» Text shown
>>>>>

To find where the function
#y = x/(x^2+1)#
is increasing, we first take the derivative of it:
Use the quotient rule, which states
#d/(dx)[u/v] = (v(du)/(dx) - u(dv)/(dx))/(v^2)#
where
#y'(x) = ((x^2+1)d/(dx)[x] - xd/(dx)[x^2+1])/((x^2+1)^2)#
#y'(x) = (x^2 + 1 - 2x^2)/((x^2+1)^2)#
#color(blue)(y'(x) = (1-x^2)/((x^2+1)^2)#
Setting the numerator equal to #0# gives us that #y'(x) = 0# when #x = +-1# (these are the local extrema of the original function).
To find where the graph increases, we look at the three intervals we have:
#(-oo, -1)# (before first local extreme)
#(-1, 1)# (in between local extremes)
#(1, oo)# (after second local extreme)
Plug in one #x# value from each of these three intervals to see if the interval yields a positive number or a negative number; A positive number indicates the function is increasing during that interval. I'll choose #-2#, #0#, and #2#:
#y'(-2) = (1-(-2)^2)/(((-2)^2+1)^2) = -3/25# #larr " negative"#
#y'(0) = (1-(0)^2)/(((0)^2+1)^2) = 1# #larr color(green)(" positive"#
#y'(2) = (1-(2)^2)/(((2)^2+1)^2) = -3/25# #larr " negative"#
Thus, the function is increasing only on the interval
#color(red)(ul(x in (-1, 1)#

<<<<<

» Supplied information
>>>>>

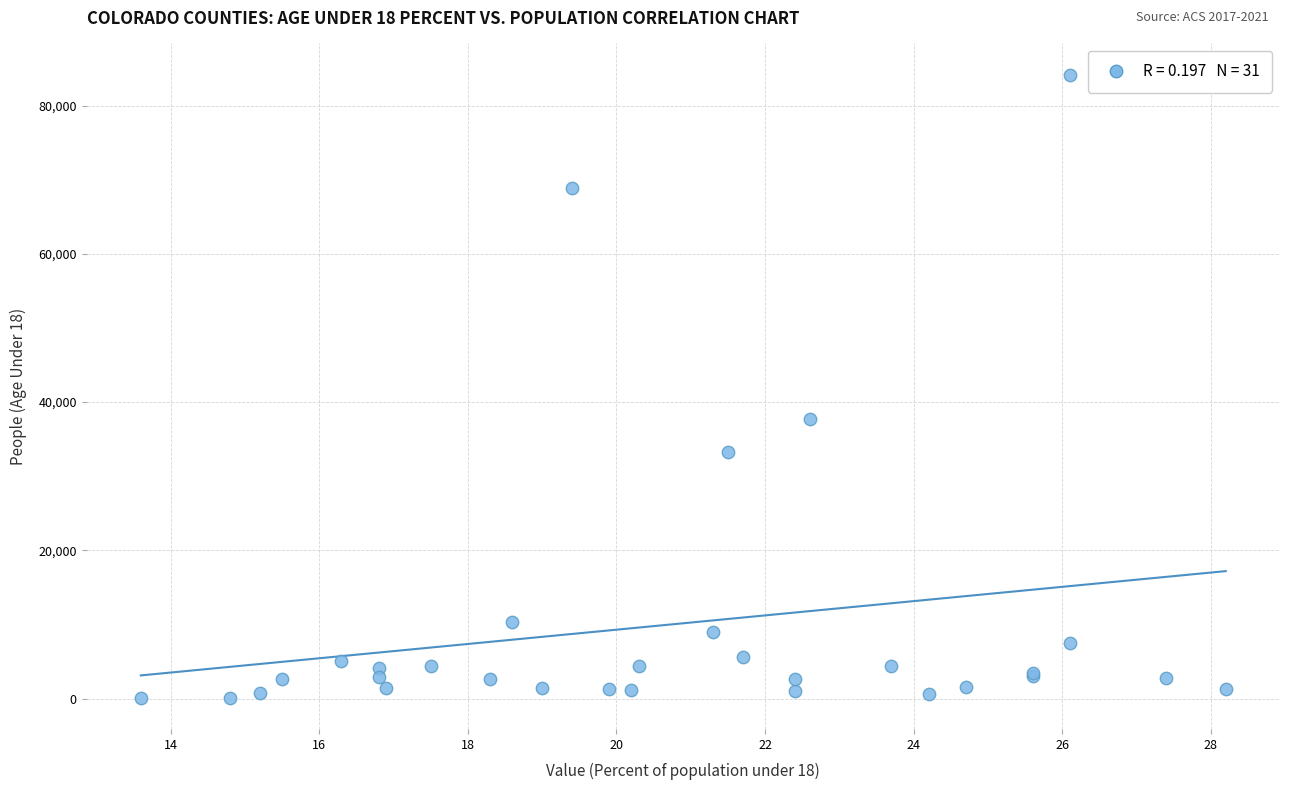

What Y value in the scatter plot is closest to 42139?

37778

<<<<<

» Apply what you read
1 > From the worked solution above, transcribe the part that begins at the words "To find where the function" and stops after the words "first local extreme)".
2 > Answer these questions using the worked solution above.
(a) Which rule is used to take the derivative?
(b) For which values of x does the derivative equal 0?
(c) Which three x values are plugged in to test the intervals?
3 > List every interval that the worked solution above examines to determine where the graph increases.

» Results for the exercise
1 >
To find where the function
#y = x/(x^2+1)#
is increasing, we first take the derivative of it:
Use the quotient rule, which states
#d/(dx)[u/v] = (v(du)/(dx) - u(dv)/(dx))/(v^2)#
where
#y'(x) = ((x^2+1)d/(dx)[x] - xd/(dx)[x^2+1])/((x^2+1)^2)#
#y'(x) = (x^2 + 1 - 2x^2)/((x^2+1)^2)#
#color(blue)(y'(x) = (1-x^2)/((x^2+1)^2)#
Setting the numerator equal to #0# gives us that #y'(x) = 0# when #x = +-1# (these are the local extrema of the original function).
To find where the graph increases, we look at the three intervals we have:
#(-oo, -1)# (before first local extreme)

2 >
(a) The quotient rule.
(b) x = 1 and x = -1.
(c) -2, 0, and 2.

3 >
(-∞, -1), before the first local extreme
(-1, 1), between the local extremes
(1, ∞), after the second local extreme